Und ohne dich fühle ich mich sehr wertlos.
 

herziblatti

Mitglied
Danke, Paloma, für das >ß< :)
Dieser Text entstand nach dem Tod unserer Hündin Bella, ich habe erst eine Weile nach dem Schreiben gemerkt, dass dieser Text eine Art Trauerarbeit war. (Wir hatten zwei Mischlinge, Baci & Bella, Wurfschwestern, das PAAR, das immer zusammen war. Bella mussten wir mit 13 1/2 Jahren einschläfern lassen, Tumor auf der Leber.
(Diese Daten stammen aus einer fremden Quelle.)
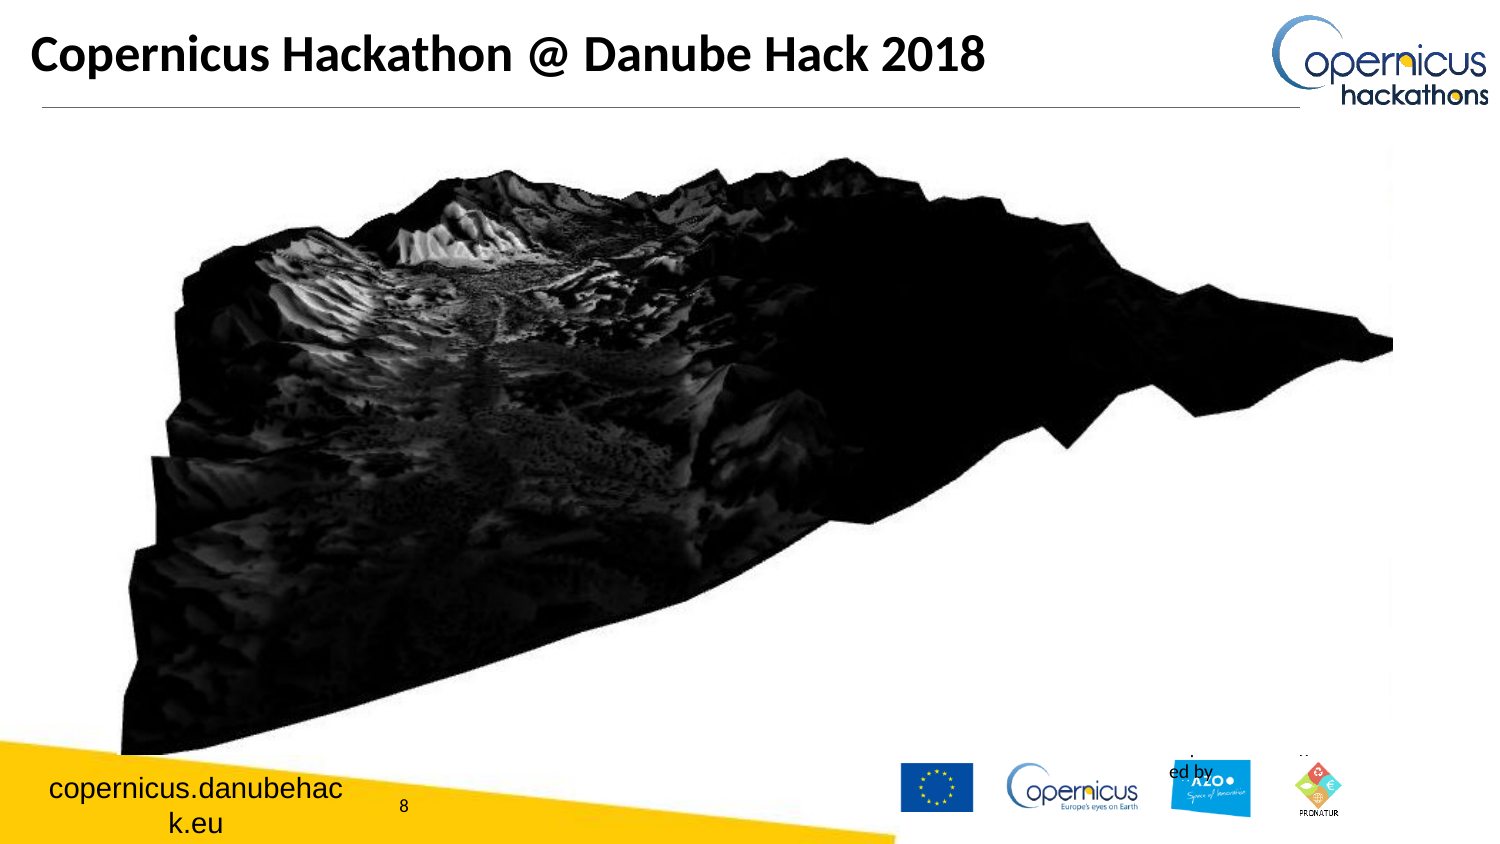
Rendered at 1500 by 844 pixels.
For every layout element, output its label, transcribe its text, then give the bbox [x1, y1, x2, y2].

title Copernicus Hackathon @ Danube Hack 2018 [15, 23, 1288, 86]
picture [0, 146, 1393, 844]
slide_number <number> [384, 782, 722, 827]
picture [1272, 15, 1489, 105]
footer copernicus.danubehack.eu [28, 782, 365, 827]
picture [1280, 756, 1356, 821]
Baci wurde 17 Jahre und 4 Monate).
Ich bitte alle diejenigen, die solche persönlichen Erläuterungen als unpassend empfinden, um Pardon - manchmal muss man eben durch was durch, so oder so.
Dir, Paloma, liebe Grüße - vom herziblatti
 

herziblatti

Mitglied
Unzertrennlich

In weitem Bogen flog ich durch die Luft, prallte gegen die harte Kante des Schuhschrankes und landete mit heraushängender Zunge kopfüber auf dem Boden.
Endstation.
Aus.
Vorbei mit uns, es gibt kein Wir mehr und das tut weh bis in die feinsten Poren.
Wir, das unzertrennliche Paar, einer das Spiegelbild des anderen, ein Paar, das glänzte, fein zusammenstand, leichtfüßig über den Tanzboden schwebte, beschwingt über Treppen eilte; kein Schmutz, kein Morast konnte uns was anhaben, wir gehörten zusammen, wir würden gemeinsam alt werden.
Dachte ich.
Bis wir vor etwa einer Stunde fröhlich über das Kopfsteinpflaster unserer Straße klackerten; ein falscher Tritt - und du stecktest fest im Gully.
Sie rissen dir die Bänder aus den Ösen, - was nicht ausreichte, das unvorsichtige Füßchen zu befreien, - sie schnitten dich brutal bis zur Sohle auf und ließen dich in den Kanal plumpsen.
Was für ein Ende!
Und ohne dich fühle ich mich sehr wertlos.